Minggu, 05 Juni 2011

Produksi Kakao Rendah

* Keasaman Tanah Masih Tinggi
Sun, Apr 3rd 2011, 09:40

BANDA ACEH - Balai Pengkajian Teknologi Pertanian (BPTP) Aceh bekerjasama dengan Swisscontact yang telah melakukan penelitian di lima kabupaten penghasil kakao (coklat) menemukan kadar keasaman tanah masih tinggi. Tak pelak, hasil produksi rendah dibandingkan secara nasional, sehingga perlu dilakukan penanganan khusus.

Kepala BPTP Ir T Iskandar MSi, Sabtu (2/4) menyatakan harus ada tindakan tepat untuk mengatasi masalah tersebut agar produksi kakao bisa ditingkatkan. Disebutkan, penelitian dilaksanakan di lima kabupaten yakni Pidie Jaya, Bireuen, Aceh Tamiang, Aceh Tenggara dan Aceh Barat Daya dengan sampel 207 titik dari 32 kecamatan.

Dia juga mengungkapkan berdasarkan hasil penelitian di laboratorium BPTP didapatkan reaksi tanah (pH) 56 persen atau tergolong sangat masam, kemudian 32 persen masam, agak masam, neutral dan agak basa masing-masing 4 persen. Survey dan analisis tanah itu juga bertujuan untuk membuat rekomendasi pemupukan berdasarkan analisis lapangan dan laboratorium untuk setiap distrik wilayah proyek.

Kondisi itu, katanya, telah menyebabkan produktivitas kakao Aceh rendah yakni sekitar 400 kg per ha atau masih jatuh dari rata-rata nasional 700 kg per ha. Bahkan, di beberapa tempat di luar Aceh, produktivitas kakao mencapai 2 ton per ha atau lebih.

Iskandar mengakui sistem budidaya yang belum memenuhi syarat seperti penggunaan bibit unggul, pemeliharaan seperti pemupukan, pengendalian hama penyakit dan pemangkasan sampai pascapanen menyebabkan produksi rendah.

“Pola dan dosis pemupukan kakao di Aceh belum ada, sehingga melalui rekomendasi ini, petani dapat melakukan pemupukan sesuai kesuburan tanah,” papar Iskandar seraya menyebutkan bahwa lab BPTP Aceh telah mendapat pengakuan dari lab Puslittanah Bogor dan Dr Peter Slavich, Direktur Wollongbar Agricultural Institute, NSW-DPI Australia serta rekomendasi tersebut telah disampaikan pada Aceh Kakao Conference di Banda Aceh pada 10 Maret 2011 lalu.

Dalam rekomendasi tersebut, disebutkan pemberian kapur atau dolomit dilakukan 1 bulan sebelum atau sesudah pemberian pupuk. Dolomit yang mengandung CaO dan MgO lebih baik diberikan dari pada Kapur Pertanian yang hanya mengandung CaO. Pemberian Dolomit berkisar 150 - 300 gram/pohon/tahun tergantung lokasi.

Informasi Hasil Ekstraksi:
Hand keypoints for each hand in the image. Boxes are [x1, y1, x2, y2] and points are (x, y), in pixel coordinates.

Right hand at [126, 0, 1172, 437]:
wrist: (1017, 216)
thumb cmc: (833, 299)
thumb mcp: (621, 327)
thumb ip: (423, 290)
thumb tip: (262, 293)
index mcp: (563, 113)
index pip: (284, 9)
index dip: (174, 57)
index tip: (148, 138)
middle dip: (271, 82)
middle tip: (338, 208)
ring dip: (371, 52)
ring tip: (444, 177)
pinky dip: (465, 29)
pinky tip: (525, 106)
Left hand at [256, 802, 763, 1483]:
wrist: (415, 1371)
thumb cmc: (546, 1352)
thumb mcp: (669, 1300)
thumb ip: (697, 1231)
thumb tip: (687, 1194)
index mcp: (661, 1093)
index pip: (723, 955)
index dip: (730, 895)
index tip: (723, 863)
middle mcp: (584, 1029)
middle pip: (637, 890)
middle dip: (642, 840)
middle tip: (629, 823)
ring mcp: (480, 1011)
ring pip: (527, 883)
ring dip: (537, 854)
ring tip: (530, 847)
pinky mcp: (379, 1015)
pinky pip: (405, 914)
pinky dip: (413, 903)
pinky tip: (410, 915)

Deskripsi Tugas:
Sebutkan jumlah titik sampel dan jumlah kecamatan dalam penelitian tanah kakao yang diberitakan teks latihan.

Jawaban Tugas:
Penelitian itu menggunakan sampel 207 titik dari 32 kecamatan.